Case | HBS Case Collection | January 2001

Valuing Project Achieve

by Mihir A. Desai and Kathleen Luchs

Abstract

Project Achieve is a start-up providing information management solutions for schools. Its founders see a need for software both to manage the volumes of information necessary to administer a school and to connect parents, teachers, and students in a more effective way. Originally funded by angel investors, Project Achieve is raising its first formal round of financing and needs to establish a firm valuation. This case outlines the economics of the business and provides the necessary background figures to build the business model and arrive at a valuation. Explores quantitative considerations of venture financing: 1) value neutrality of equity issuance is illustrated; 2) cost of capital is computed from raw return series, and the appropriate discount rate is selected based on comparables; 3) decision trees are used to highlight the importance of probabilistic thinking; and (4) subscriber models are compared with annual free cash flow models both for determining financial value and as decision-making tools for business choices.
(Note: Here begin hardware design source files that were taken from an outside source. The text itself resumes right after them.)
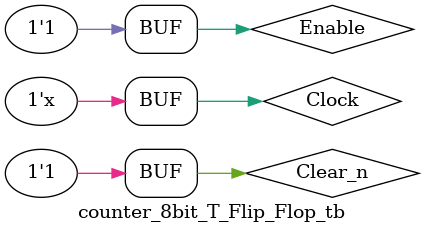
<source format=v>
module counter_8bit_T_Flip_Flop_tb();
    reg Clock;
    reg Clear_n;
    reg Enable;
    wire [7:0] Q;

    counter_8bit_T_Flip_Flop DUT(.Clock(Clock), .Clear_n(Clear_n), .Enable(Enable), .Q(Q));

    initial begin
        Clock = 0;
        Clear_n = 0;
        Enable = 0;

        #20 Enable = 1;
        #20 Clear_n = 1;
        #80 Enable = 0;
        #80 Enable = 1;
    end

    always #5 Clock = ~Clock;

endmodule
</source>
In addition, provides a setting to discuss the more qualitative issues involved in choosing investors. In particular, the founders are comparing two options: an infusion of additional capital from current and new investors or an investment from a potential strategic partner. Each option has very different implications for the direction of the business going forward.

Keywords: Business Startups; Valuation; Venture Capital; Cost of Capital; Cash Flow; Forecasting and Prediction;

Citation:

Desai, Mihir A., and Kathleen Luchs. "Valuing Project Achieve." Harvard Business School Case 201-080, January 2001.